Additionally, please paste this code immediately after the opening tag:

Biting off more than you can chew is a common developer failing, or is it?

Steve Wiltshire, chairman of HoldenCAPITAL Partners discusses developers seeking help with projects that are out of their financial or professional experience and capabilities. 


At HoldenCAPITAL Partners (HCP) it is a common occurrence that a developer comes seeking help with a project that is a step too far in terms of either their financial or professional experience and capabilities and HCP is then faced with having to provide them with an appropriate sense of reality without completely disillusioning them.

This can be a challenging task.

"But, there is also something to be said for biting off more than you can chew and then “chewing like buggery” as my father often advised," Steve Wiltshire, chairman of HoldenCAPITAL told WILLIAMS MEDIA.

"His argument was that it was a good way to challenge yourself and forces you to learn to make decisions under pressure, provided the consequences are manageable.

"That said, in many of the real-life cases we are presented with at HCP, no amount of structuring or funding can overcome some of the basic shortcomings the client is facing."

Probably the most common example seen at HCP is the first time or the one-off developer who has stumbled across what looks like a viable opportunity, but they lack a number of key skills or the financial strength to support the required funding.

The issue for them is that it’s more about what they don’t know than what they do, but they don’t always recognise this.

"As we have elaborated on previously, the art of development can be both simple and complex.

"While for the most part it is procedurally quite simple i.e. if there is demand for the end product, it meets the appropriate approval requirements and it can be delivered for a cost that ensures an appropriate return on the cost, then it should be fundable.

"But the complexity is in ensuring each of those steps can be delivered within the required parameters/budgets.

"With a multitude of stakeholders in each of the steps involved, a developer needs to either have a clear understanding and ability to control them or engage suitably experienced and incentivised professionals to assist them," Mr Wiltshire continued.

"I say “incentivised” because if they are delivering a component or outcome critical to the project, they need to be accountable for that result and a lack of appropriate incentive can be costly for the developer.

"Our team, drawing on their own experience and continuous exposure to current projects, are constantly required to review, challenge and in some cases encourage the developer to revisit their strategy as a result of them identifying shortcomings in the underlying assumptions and or process."

Related reading: Sydney: It's hot in the city, but there are still opportunities to be had

Mr Wiltshire said some developers will appreciate the feedback and act accordingly while others, usually through a lack of appreciation of the risks involved, will look to find someone else to give them what they think they are entitled to.

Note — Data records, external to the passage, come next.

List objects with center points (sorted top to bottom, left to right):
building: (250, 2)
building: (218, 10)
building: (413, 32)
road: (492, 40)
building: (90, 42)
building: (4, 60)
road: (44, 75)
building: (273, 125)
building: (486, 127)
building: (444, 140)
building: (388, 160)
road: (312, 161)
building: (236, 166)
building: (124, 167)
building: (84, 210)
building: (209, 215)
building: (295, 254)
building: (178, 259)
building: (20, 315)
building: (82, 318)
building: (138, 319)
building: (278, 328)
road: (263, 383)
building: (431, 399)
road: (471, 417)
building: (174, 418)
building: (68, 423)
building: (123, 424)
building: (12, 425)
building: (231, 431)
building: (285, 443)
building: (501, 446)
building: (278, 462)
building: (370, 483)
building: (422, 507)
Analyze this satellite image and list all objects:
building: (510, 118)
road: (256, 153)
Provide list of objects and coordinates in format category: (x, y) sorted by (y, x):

"On the other hand, the developers who can recognise and understand their own short comings, surround themselves with skilled consultants, and are then prepared to listen and adapt their strategy by utilising the collective skill sets of their team, are more likely to succeed and potentially grow their business.

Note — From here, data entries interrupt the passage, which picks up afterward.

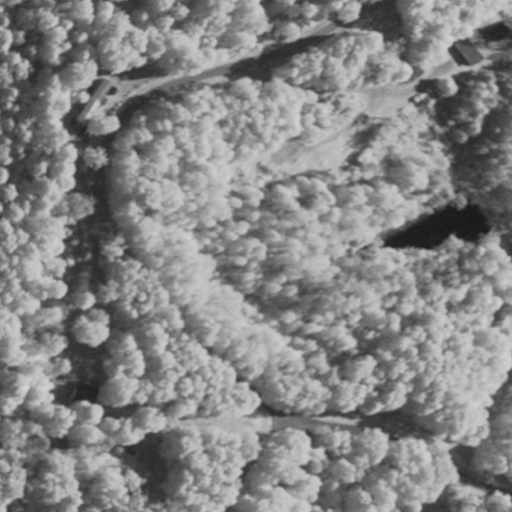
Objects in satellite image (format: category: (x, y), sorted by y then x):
building: (478, 47)
building: (89, 101)
road: (98, 177)
building: (83, 393)
road: (486, 405)
road: (409, 450)
road: (251, 461)
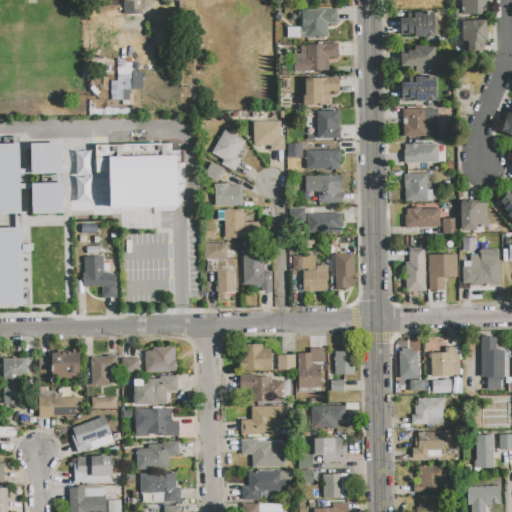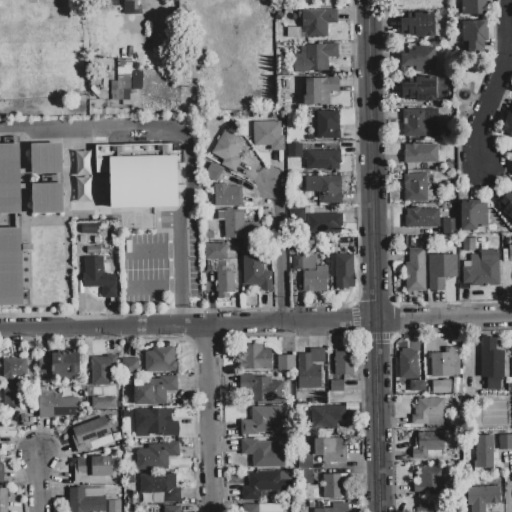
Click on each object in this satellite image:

"In the past we have talked about the problems associated with developers who use ‘fools, friends and family’ to supplement their capital shortcomings in an attempt to make a project happen, only to put everyone’s investment at risk because the fundamental risk profile of the transaction is inappropriate.

"When is comes down to it, using someone else’s capital to leverage a deal makes sense provided all those concerned have a clear understanding of the risks involved and their role in the process.

"HCP applies these principals when assessing whether or not to present an investment opportunity to our investor base."

Mr Wiltshire said a key requirement is for HCP's risk team to be able to satisfy themselves that the developer has the capacity either directly or through appropriate third parties to manage and/or control all those elements of the transaction that are required to ensure that the investment by both the investors and themselves is sound, based on all available material.

"Our investor base has a very high proportion of developers and industry consultants who have an appreciation of what is required to ensure a successful project.

"In fact many of them take the view that it is a sound risk strategy to invest in other developers projects which have been well “de-risked” as a result of income pre-commitments, pre-sales or similar enhancements.

Related reading: South East Queensland - good news with a cautionary note

"Similarly, many lenders see the involvement of HCP as a credit enhancement based on both its capital contribution but also the preparedness of experienced investors to back the transition.

"So while it can be daunting to bite off more than you can chew, if you work smart and ensure that you recruit the right player to invest in the journey, it can ultimately be a rewarding investment both financially and in terms of the knowledge and experience gained," Mr Wiltshire finished.